ATTENZIONE su indicazione dell'autore, la recensione potrebbe contenere anticipazioni della trama

Yeppa! Il film indiano, dai che andiamo, anche se non è un musical perché purtroppo e per fortuna non è una grande produzione di Bollywood. Cioè cinema indipendente indiano? Ma onore! Sticazzi, anche!
É la storia di due fratelli fancazzisti agricoltori poverissimi in una regione dell’India rurale (poverissima pure lei) che, dopo aver scoperto che si può così ottenere un risarcimento statale, per non farsi prendere la fattoria per debiti decidono che uno dei due deve morire. Il più stupido, che ha anche famiglia, viene convinto dall’altro a suicidarsi. Ma lo dicono in giro. Da qui parte una valanga che assume proporzioni sempre maggiori, la notizia viene ripreso da un telegiornale, poi da un altro, si ritrovano ad avere decine di troupes televisive nel villaggio che non aspettano altro che di sapere se Natha morirà o no. E conseguenze politiche, perché il periodo è di elezioni e prima i bassi livelli dei partiti se lo contendono, e via via a gradini sempre più alti, Natha diventa simbolo dell’India delle masse di reietti la cui esistenza è strozzata dai regolamenti e da una classe politica che si mostra solo quando c’è da chieder voti, i leader vanno a dargli appoggio morale ecc. I due e la loro famiglia, che son solo stupidi e ignoranti, finiscono travolti e spazzati via da tutto il trambusto che monta davanti ai loro sguardi attoniti, mentre il film vuole essere una satira della società indiana e dei due sistemi, sia quello mediatico che quello politico, a partire dal dato reale delle migliaia di contadini che si sono suicidati a cavallo del millennio per ottenere quell’altrettanto reale risarcimento per sfamare un poco la famiglia.

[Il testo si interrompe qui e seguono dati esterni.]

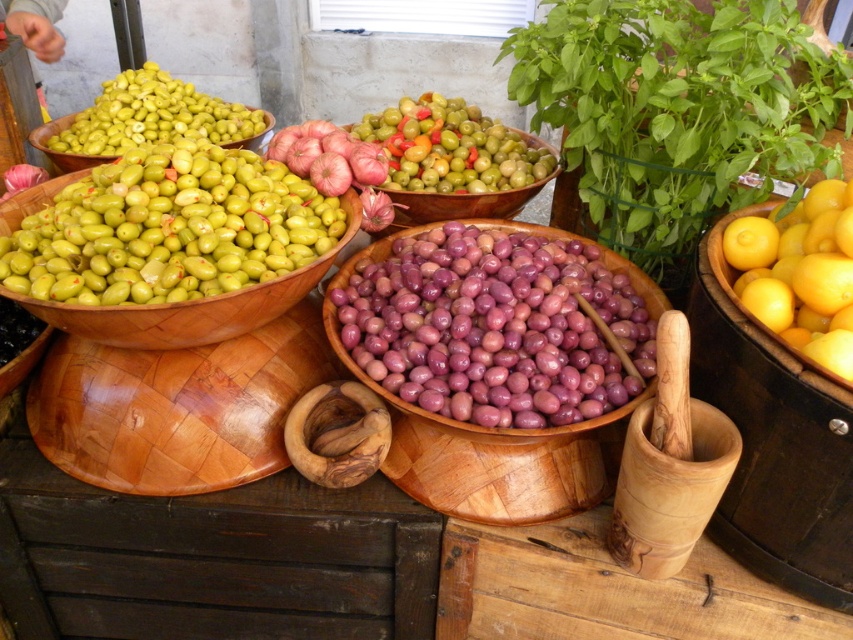
You are a customer at the market stall and want to buy the widest bowl of olives. Which bowl should you choose between the purple glossy olives at center and the matte green olives at upper left?

The purple glossy olives at center has a larger width than the matte green olives at upper left, so you should choose the purple glossy olives at center.

You are a customer at the market stall and want to pick up both the green matte olives at left and the green matte olives at center. If your arms can reach 20 inches, can you grab both without moving your position?

The green matte olives at left is 19.70 inches away from the green matte olives at center, so yes, you can grab both without moving since the distance is within your reach.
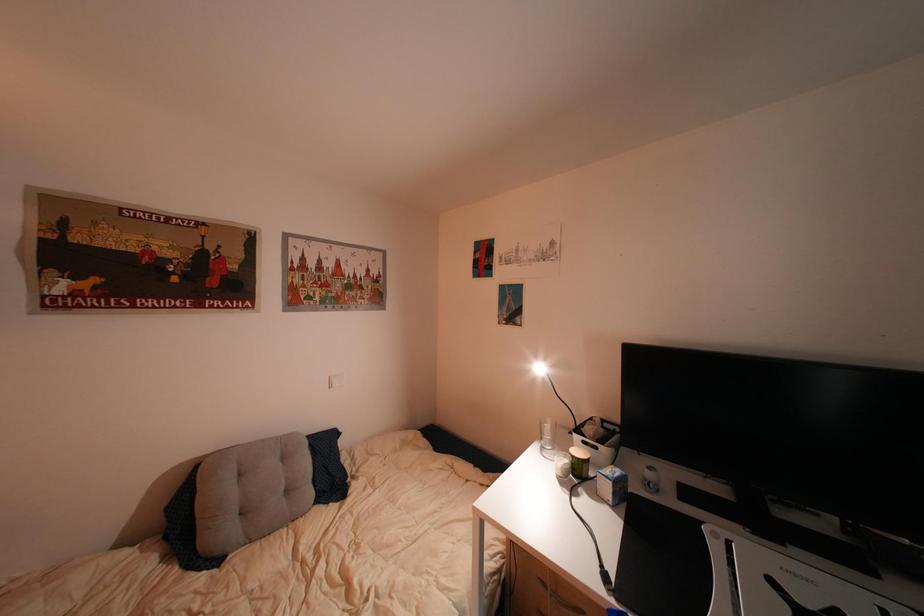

Così a occhio la società indiana ha qualche problema, se le sue persone migliori sono i contadini che, pur se ignorantissimi, sono gli unici a conservare una qualche innocenza o moralità, mentre le alte ed altre sfere della società fanno e disfanno tutto in nome della persistenza al potere. Alla fine Natha muore in un’esplosione, e il governo nemmeno dà alla famiglia il sussidio obbiettando che non sia suicidio. Ma in realtà non muore, c’è uno scambio di persona, e lui scappa e se ne va, a ricominciare una vita nuova di altrettanti stenti e a lavorare come muratore in una delle città satelliti di Bombay. Il che fa capire da un lato che non c’è speranza e dall’altro che, hey, cazzo, ma è come Il fu Mattia Pascal!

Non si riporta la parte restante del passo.